# EXERCISE DATA

╔══

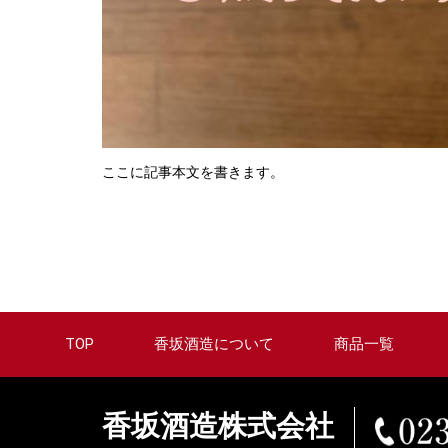
ここに記事本文を書きます。
TOP
香坂酒造について
商品一覧
香坂酒造株式会社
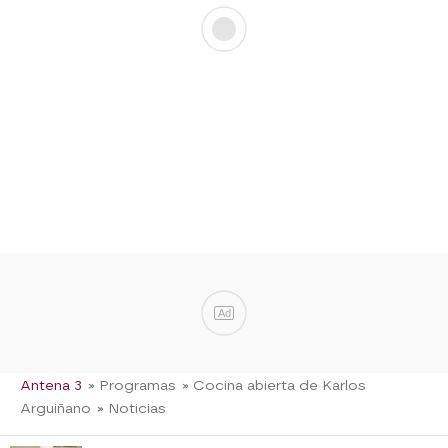
Ad
Antena 3
» Programas
» Cocina abierta de Karlos
Arguiñano
» Noticias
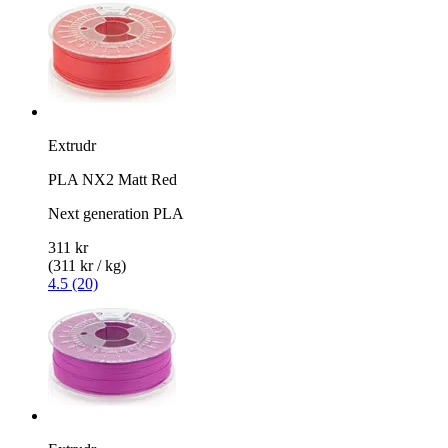
Extrudr
PLA NX2 Matt Red
Next generation PLA
311 kr
(311 kr / kg)
4.5 (20)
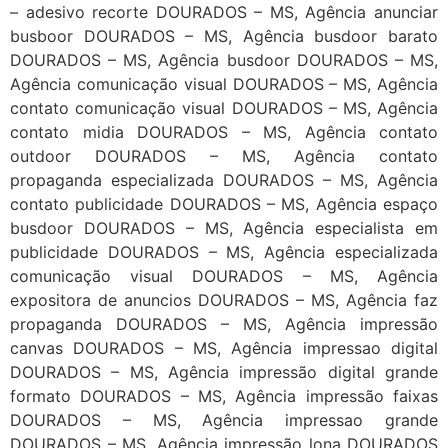
– adesivo recorte DOURADOS – MS, Agência anunciar
busboor DOURADOS – MS, Agência busdoor barato
DOURADOS – MS, Agência busdoor DOURADOS – MS,
Agência comunicação visual DOURADOS – MS, Agência
contato comunicação visual DOURADOS – MS, Agência
contato midia DOURADOS – MS, Agência contato
outdoor DOURADOS – MS, Agência contato
propaganda especializada DOURADOS – MS, Agência
contato publicidade DOURADOS – MS, Agência espaço
busdoor DOURADOS – MS, Agência especialista em
publicidade DOURADOS – MS, Agência especializada
comunicação visual DOURADOS – MS, Agência
expositora de anuncios DOURADOS – MS, Agência faz
propaganda DOURADOS – MS, Agência impressão
canvas DOURADOS – MS, Agência impressao digital
DOURADOS – MS, Agência impressão digital grande
formato DOURADOS – MS, Agência impressão faixas
DOURADOS – MS, Agência impressao grande
DOURADOS – MS, Agência impressão lona DOURADOS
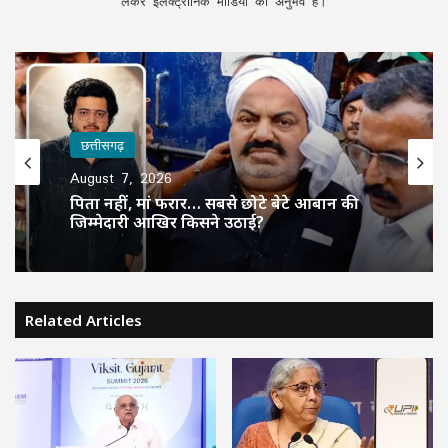
लेकर इलेक्ट्रॉनिक मीडिया का अनुभव है।
छत्तीसगढ़
August 7, 2026
पिता नहीं, मां फरार… सबसे छोटे बेटे आबान की
जिम्मेदारी आखिर किसने उठाई?
Related Articles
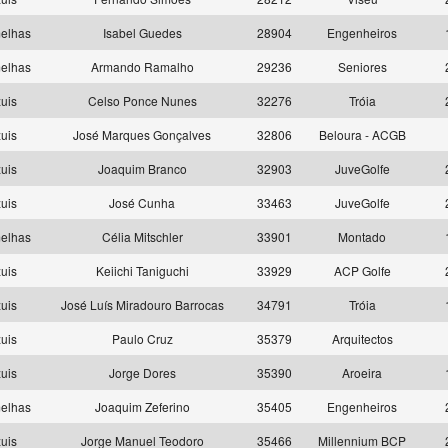
elhas
Isabel Guedes
28904
Engenheiros
elhas
Armando Ramalho
29236
Seniores
uis
Celso Ponce Nunes
32276
Tróia
uis
José Marques Gonçalves
32806
Beloura - ACGB
uis
Joaquim Branco
32903
JuveGolfe
uis
José Cunha
33463
JuveGolfe
elhas
Célia Mitschler
33901
Montado
uis
Keiichi Taniguchi
33929
ACP Golfe
uis
José Luís Miradouro Barrocas
34791
Tróia
uis
Paulo Cruz
35379
Arquitectos
uis
Jorge Dores
35390
Aroeira
elhas
Joaquim Zeferino
35405
Engenheiros
uis
Jorge Manuel Teodoro
35466
Millennium BCP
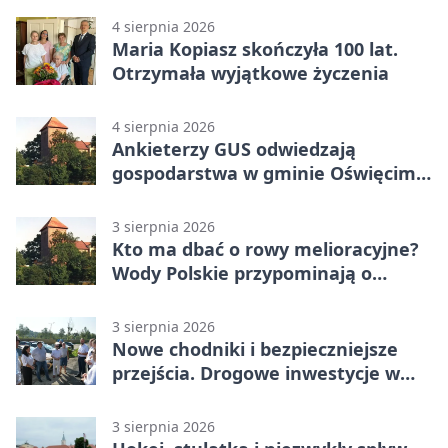
4 sierpnia 2026
Maria Kopiasz skończyła 100 lat.
Otrzymała wyjątkowe życzenia
4 sierpnia 2026
Ankieterzy GUS odwiedzają
gospodarstwa w gminie Oświęcim.
Udział jest obowiązkowy
3 sierpnia 2026
Kto ma dbać o rowy melioracyjne?
Wody Polskie przypominają o
obowiązkach
3 sierpnia 2026
Nowe chodniki i bezpieczniejsze
przejścia. Drogowe inwestycje w
powiecie
3 sierpnia 2026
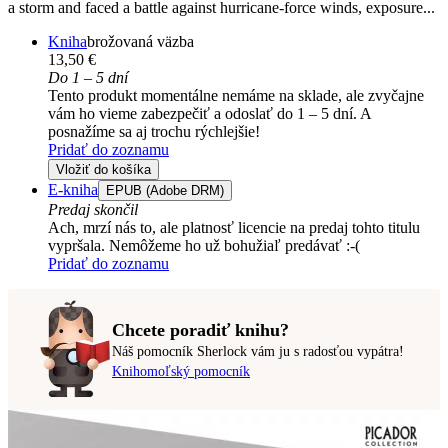
a storm and faced a battle against hurricane-force winds, exposure...
Kniha
brožovaná väzba
13,50 €
Do 1 – 5 dní
Tento produkt momentálne nemáme na sklade, ale zvyčajne
vám ho vieme zabezpečiť a odoslať do 1 – 5 dní. A
posnažíme sa aj trochu rýchlejšie!
Pridať do zoznamu
Vložiť do košíka
E-kniha
EPUB (Adobe DRM)
Predaj skončil
Ach, mrzí nás to, ale platnosť licencie na predaj tohto titulu
vypršala. Nemôžeme ho už bohužiaľ predávať :-(
Pridať do zoznamu
Chcete poradiť knihu?
Náš pomocník Sherlock vám ju s radosťou vypátra!
Knihomoľský pomocník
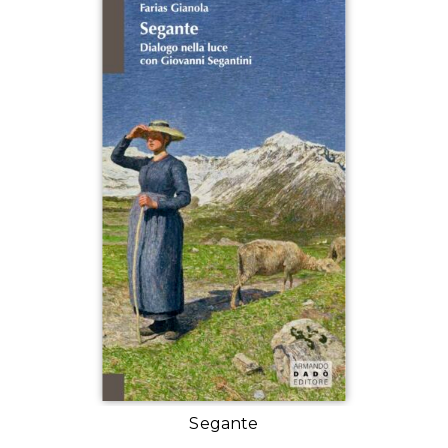
Segante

╚══

Each line from the one containing "Ankieterzy GUS odwiedzają" through the last line of the data should be written out exactly. Skip the pictures, and add no other lines.

Ankieterzy GUS odwiedzają
gospodarstwa w gminie Oświęcim.
Udział jest obowiązkowy
3 sierpnia 2026
Kto ma dbać o rowy melioracyjne?
Wody Polskie przypominają o
obowiązkach
3 sierpnia 2026
Nowe chodniki i bezpieczniejsze
przejścia. Drogowe inwestycje w
powiecie
3 sierpnia 2026
a storm and faced a battle against hurricane-force winds, exposure...
Kniha
brožovaná väzba
13,50 €
Do 1 – 5 dní
Tento produkt momentálne nemáme na sklade, ale zvyčajne
vám ho vieme zabezpečiť a odoslať do 1 – 5 dní. A
posnažíme sa aj trochu rýchlejšie!
Pridať do zoznamu
Vložiť do košíka
E-kniha
EPUB (Adobe DRM)
Predaj skončil
Ach, mrzí nás to, ale platnosť licencie na predaj tohto titulu
vypršala. Nemôžeme ho už bohužiaľ predávať :-(
Pridať do zoznamu
Chcete poradiť knihu?
Náš pomocník Sherlock vám ju s radosťou vypátra!
Knihomoľský pomocník
Segante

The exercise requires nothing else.